Output only the lines below that start at the line containing "NETWORKING/WIRELESS" and end at the line containing "Ngā Tāngata", with both ends kept.

━━━ INPUT MATERIAL

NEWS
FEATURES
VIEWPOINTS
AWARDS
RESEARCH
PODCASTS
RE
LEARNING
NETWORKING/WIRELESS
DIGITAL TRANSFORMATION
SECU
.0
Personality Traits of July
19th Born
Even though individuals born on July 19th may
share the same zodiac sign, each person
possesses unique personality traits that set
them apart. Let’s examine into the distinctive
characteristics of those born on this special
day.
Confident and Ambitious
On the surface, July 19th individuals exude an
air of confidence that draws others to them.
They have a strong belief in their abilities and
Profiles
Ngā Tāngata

━━━━━━
━━━ INPUT MATERIAL

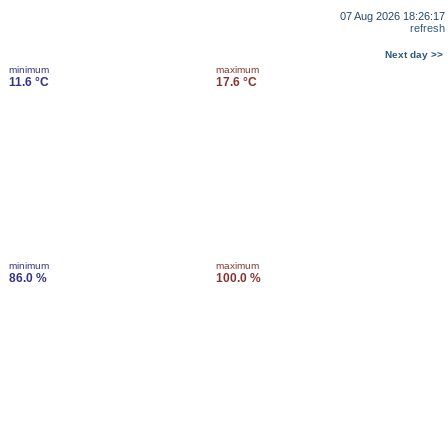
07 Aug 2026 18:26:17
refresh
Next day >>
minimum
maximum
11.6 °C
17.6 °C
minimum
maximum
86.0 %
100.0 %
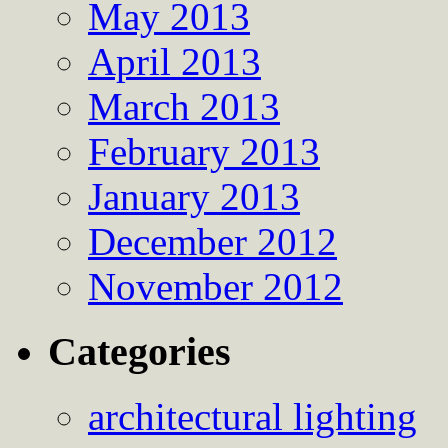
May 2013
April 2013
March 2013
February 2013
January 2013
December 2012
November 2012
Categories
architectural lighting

━━━━━━
━━━ INPUT MATERIAL

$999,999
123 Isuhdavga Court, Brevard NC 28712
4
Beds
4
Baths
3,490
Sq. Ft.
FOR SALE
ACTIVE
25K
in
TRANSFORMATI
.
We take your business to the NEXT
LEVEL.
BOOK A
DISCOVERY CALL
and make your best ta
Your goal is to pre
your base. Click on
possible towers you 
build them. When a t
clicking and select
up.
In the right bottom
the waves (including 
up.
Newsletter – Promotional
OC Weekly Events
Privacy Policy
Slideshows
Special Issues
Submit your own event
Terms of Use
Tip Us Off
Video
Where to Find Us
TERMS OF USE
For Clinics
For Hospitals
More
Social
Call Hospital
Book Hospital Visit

━━━━━━

» ANSWER TO THIS PROBLEM
NETWORKING/WIRELESS
DIGITAL TRANSFORMATION
SECU
.0
Personality Traits of July
19th Born
Even though individuals born on July 19th may
share the same zodiac sign, each person
possesses unique personality traits that set
them apart. Let’s examine into the distinctive
characteristics of those born on this special
day.
Confident and Ambitious
On the surface, July 19th individuals exude an
air of confidence that draws others to them.
They have a strong belief in their abilities and
Profiles
Ngā Tāngata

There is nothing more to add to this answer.